In 2021, the U.S. music industry reached an all time high in revenue — $15 billion, according to numbers released by the Recording Industry Association of America (RIAA).

The number eclipses the $14.6 billion in revenue taken in 1999.

Technically, 2021’s $15b is worth less than 1999’s $14.6b when you account for inflation. But this is not a story about macro-economics, and frankly, I don’t see anyone in the music business complaining. The labels are awash in money, and the business appears completely recession-proof.

An interesting sliver of the 2021 revenue story, and we do mean sliver, is that sales of vinyl records crossed $1 billion – up 61% over 2020. Even CD sales were up slightly for the first time in years. Combined they were responsible for about 11% of the overall music business at $1,656,000,000.

Vinyl’s resurgence is remarkable. On death’s door, along with the shops that sold physical music, efforts such as Record Store Day literally re-built this cottage industry.

What’s more, vinyl could have done $2 billion in ’21 if it weren’t for a lack of manufacturing capacity.

It’s estimated that there is currently capacity to manufacture 160 million vinyl units – but the demand is estimated as high as 400 million.

What happened?
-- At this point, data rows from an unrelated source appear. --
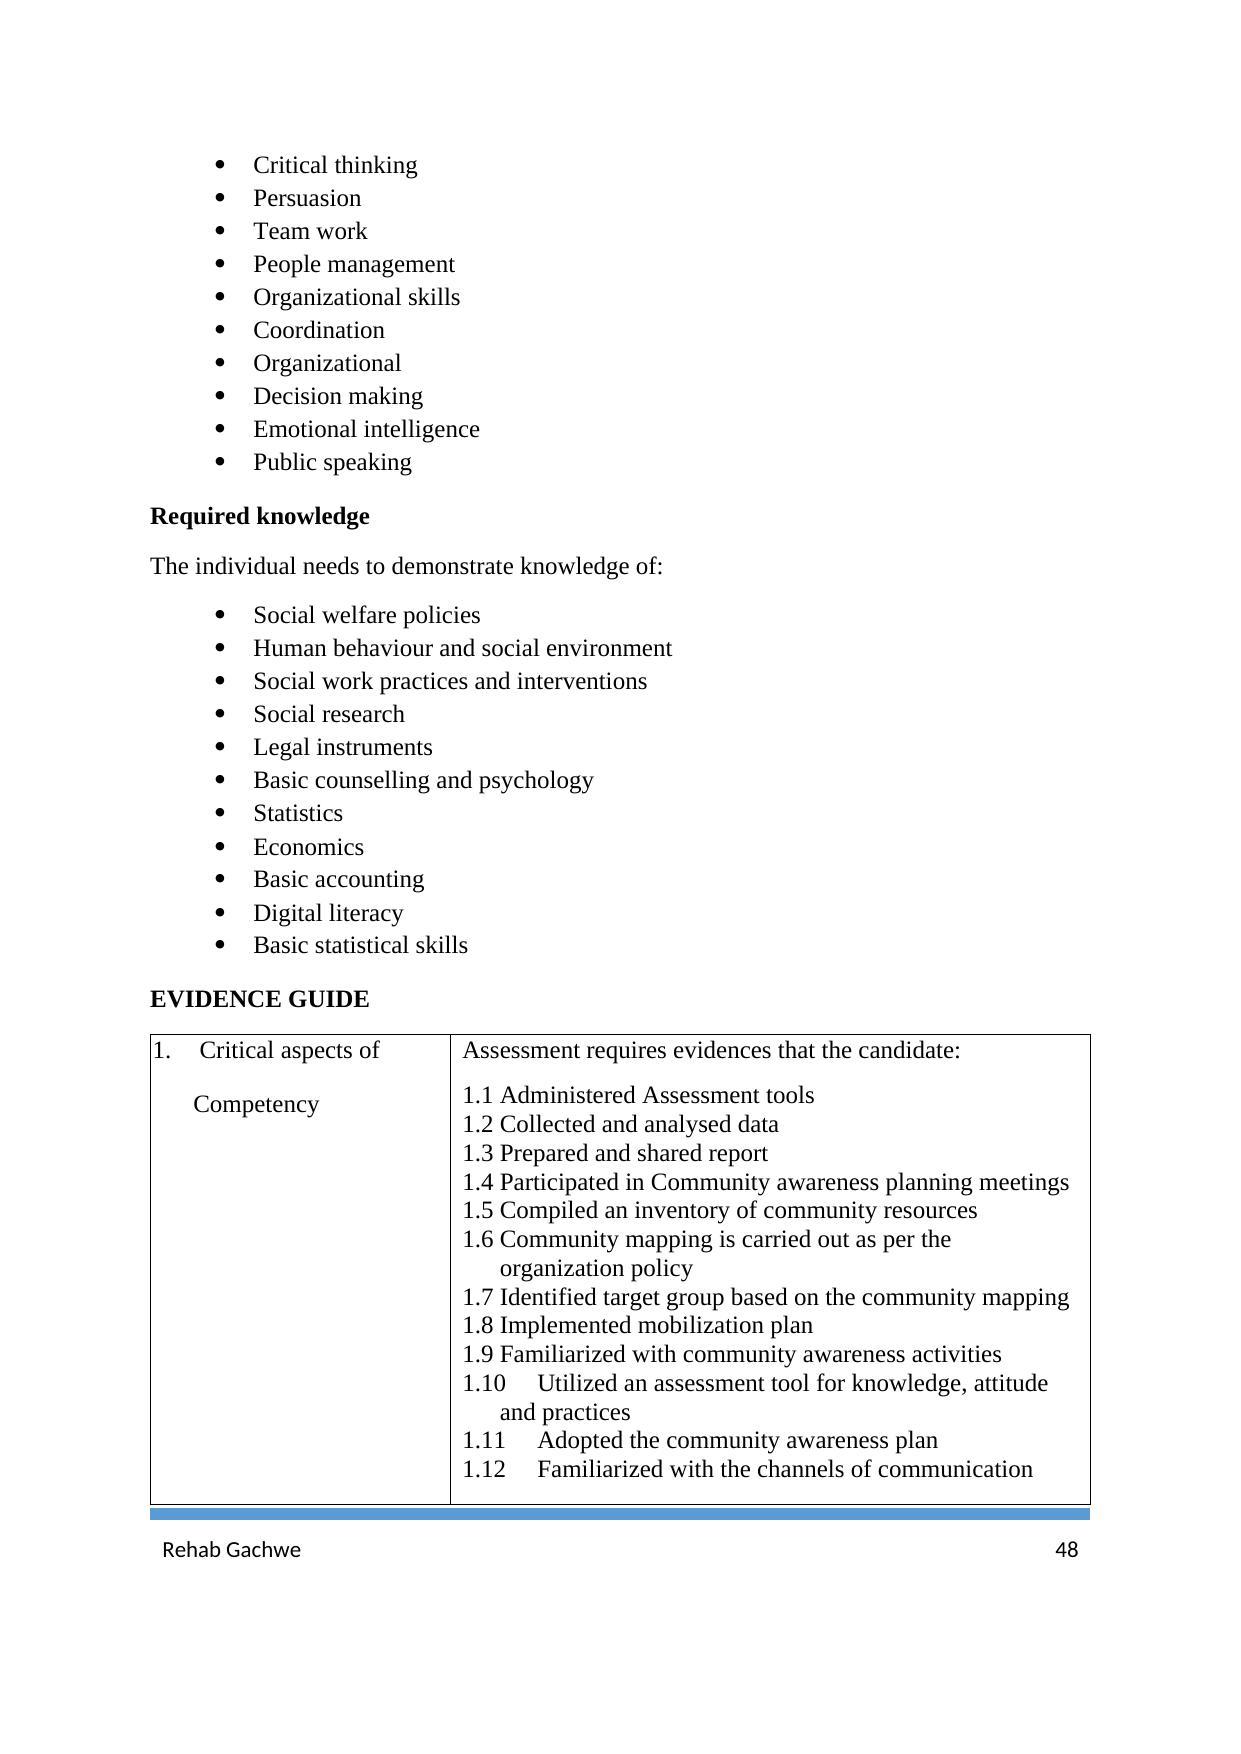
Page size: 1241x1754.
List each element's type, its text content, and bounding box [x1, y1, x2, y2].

list Decision making [216, 381, 1090, 410]
list Social research [216, 699, 1090, 728]
list Social work practices and interventions [216, 666, 1090, 695]
list Organizational [216, 348, 1090, 377]
list Emotional intelligence [216, 414, 1090, 443]
list Organizational skills [216, 282, 1090, 311]
list People management [216, 249, 1090, 278]
list Team work [216, 216, 1090, 245]
list Basic accounting [216, 864, 1090, 893]
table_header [451, 1035, 1090, 1504]
list Economics [216, 832, 1090, 860]
list Coordination [216, 315, 1090, 344]
list Legal instruments [216, 732, 1090, 761]
list Public speaking [216, 447, 1090, 476]
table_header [151, 1035, 450, 1504]
list Critical thinking [216, 150, 1090, 179]
list Social welfare policies [216, 600, 1090, 629]
text EVIDENCE GUIDE [150, 984, 1090, 1013]
text Required knowledge [150, 501, 1090, 530]
list Digital literacy [216, 898, 1090, 926]
list Statistics [216, 798, 1090, 827]
text The individual needs to demonstrate knowledge of: [150, 551, 1090, 579]
list Human behaviour and social environment [216, 633, 1090, 662]
list Basic statistical skills [216, 931, 1090, 959]
list Basic counselling and psychology [216, 766, 1090, 794]
list Persuasion [216, 183, 1090, 212]
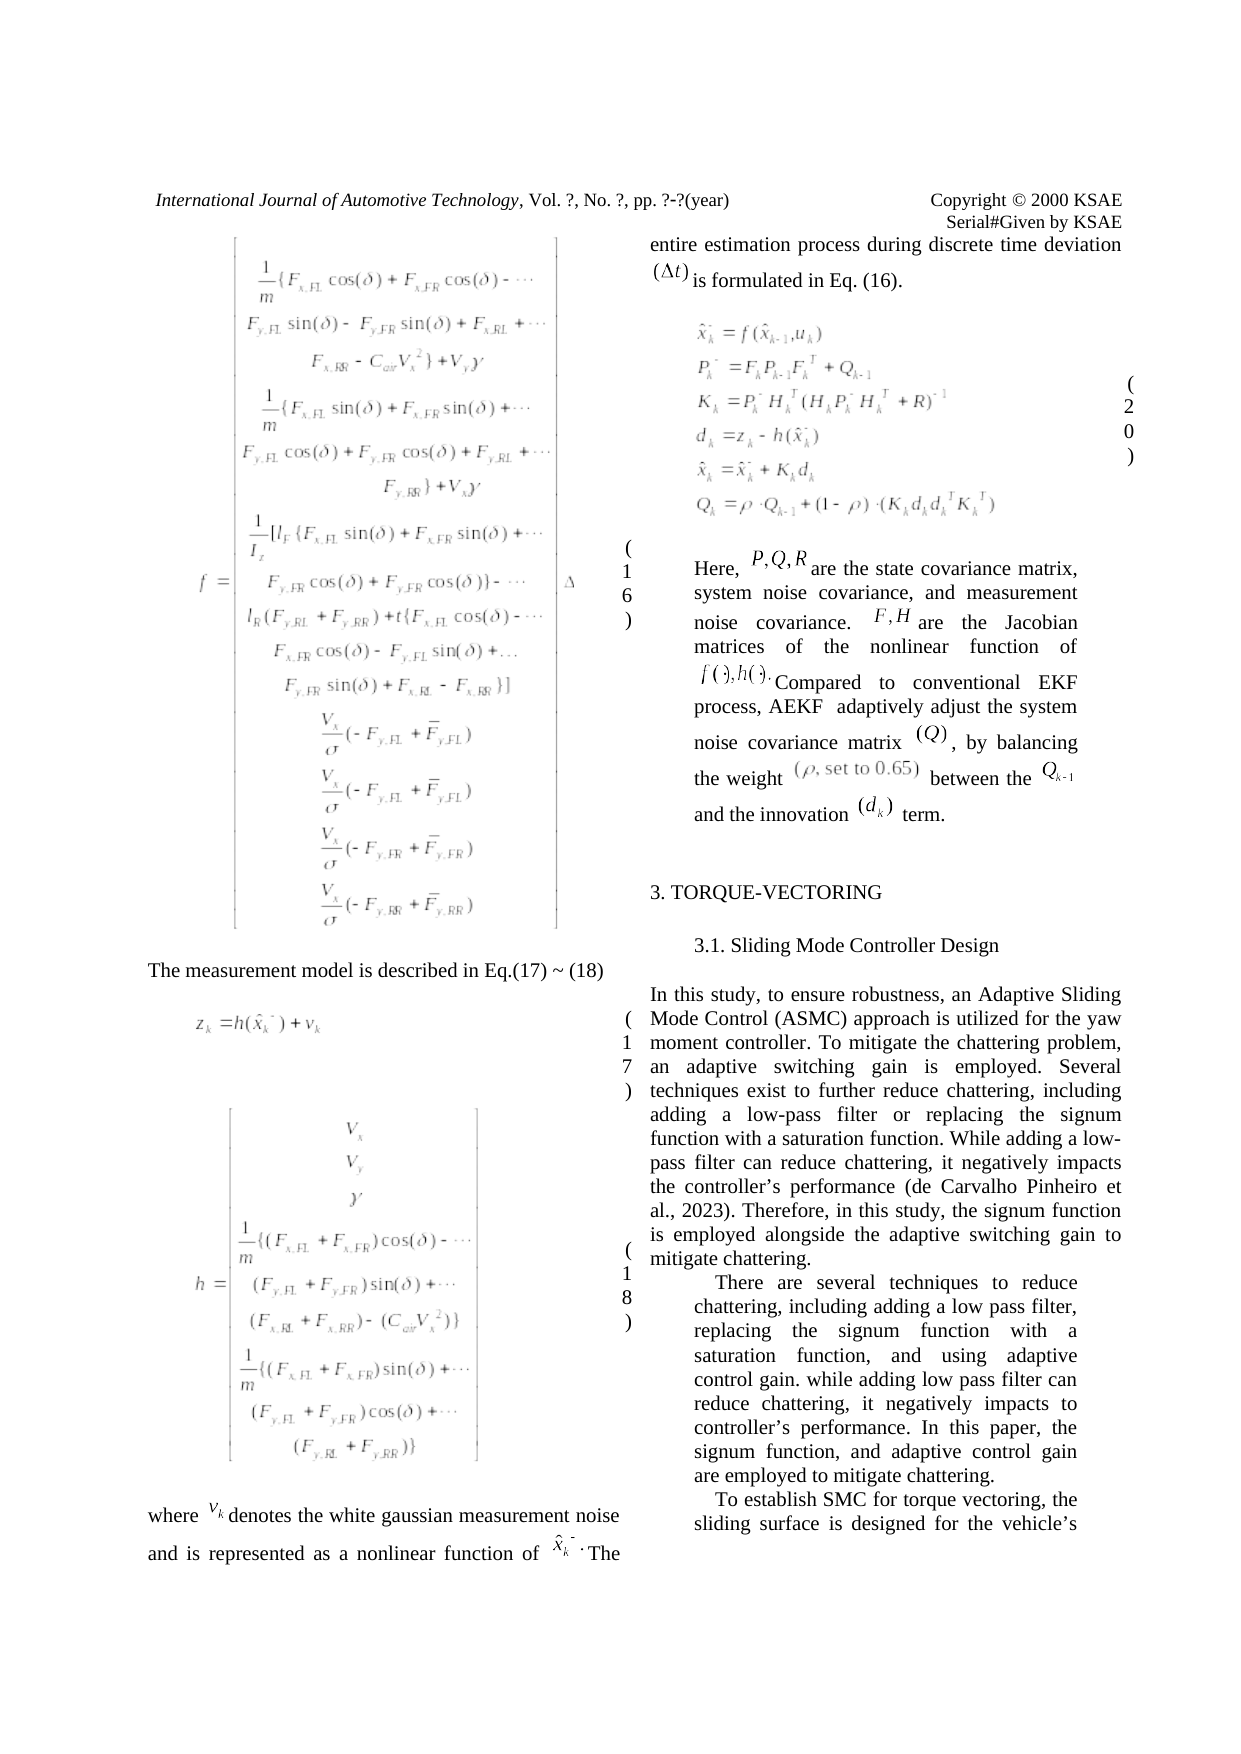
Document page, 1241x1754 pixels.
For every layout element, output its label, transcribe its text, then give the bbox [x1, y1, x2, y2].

table_header (17) [574, 1006, 631, 1102]
table_cell (16) [574, 232, 631, 934]
text Here, are the state covariance matrix, system noise covariance, and measurement noise covariance. are the Jacobian matrices of the nonlinear function of Compared to conventional EKF process, AEKF adaptively adjust the system noise covariance matrix , by balancing the weight between the and the innovation term. [694, 545, 1078, 826]
text 3.1. Sliding Mode Controller Design [694, 933, 1078, 957]
table_cell (18) [574, 1103, 631, 1467]
text There are several techniques to reduce chattering, including adding a low pass filter, replacing the signum function with a saturation function, and using adaptive control gain. while adding low pass filter can reduce chattering, it negatively impacts to controller’s performance. In this paper, the signum function, and adaptive control gain are employed to mitigate chattering. [694, 1270, 1078, 1487]
text The measurement model is described in Eq.(17) ~ (18) [148, 958, 620, 982]
table_cell [136, 1103, 574, 1467]
table_header [639, 316, 1076, 521]
text To establish SMC for torque vectoring, the sliding surface is designed for the vehicle’s yaw rate to track the desired yaw rate. it is expressed as follows: [694, 1487, 1078, 1535]
text where denotes the white gaussian measurement noise and is represented as a nonlinear function of The entire estimation process during discrete time deviationis formulated in Eq. (16). [148, 1491, 620, 1565]
table_header (20) [1076, 316, 1133, 521]
text where denotes the white gaussian measurement noise and is represented as a nonlinear function of The entire estimation process during discrete time deviationis formulated in Eq. (16). [650, 232, 1122, 292]
table_cell [136, 232, 574, 934]
text In this study, to ensure robustness, an Adaptive Sliding Mode Control (ASMC) approach is utilized for the yaw moment controller. To mitigate the chattering problem, an adaptive switching gain is employed. Several techniques exist to further reduce chattering, including adding a low-pass filter or replacing the signum function with a saturation function. While adding a low-pass filter can reduce chattering, it negatively impacts the controller’s performance (de Carvalho Pinheiro et al., 2023). Therefore, in this study, the signum function is employed alongside the adaptive switching gain to mitigate chattering. [650, 982, 1122, 1270]
table_header [136, 1006, 574, 1102]
title 3. Torque-vectoring [650, 880, 1122, 904]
The major labels is what happened.

Until very recently, vinyl was sort of this hobby-level “little engine that could.” Every year there was a little bit of growth, spurring news articles about how cute it was that vinyl was still around.

It stopped being cute at about $600 million in annual revenue. That’s when the major labels, which had long shuttered their manufacturing plants, starting thinking that perhaps they were leaving money on the table.

Demand, meet supply.

As the majors went back in, they did so using independent pressing plants. The knock on effect was that small labels and independent artists, who were sometimes pressing only hundreds of copies, were bumped down the priority list.

One of the issues is that, to press vinyl, you need a lacquer master and related pressing plates. Creating these components is a time-consuming art, and it introduces an inefficiency when pressing small runs of product.

Thus, small labels and artists find themselves on wait lists that can be as long as ten months. That’s a real problem when roughly 40% of the music industry is independent. Physical product is a big part of the revenue pie for independent artists.

What to do? Build capacity.

Who should do it? If Jack White had his way, it would be the majors who abandoned their plants and are now muscling out the very artists who re-built this part of the industry. He even made a direct plea to the majors from his own Third Man Records pressing plant.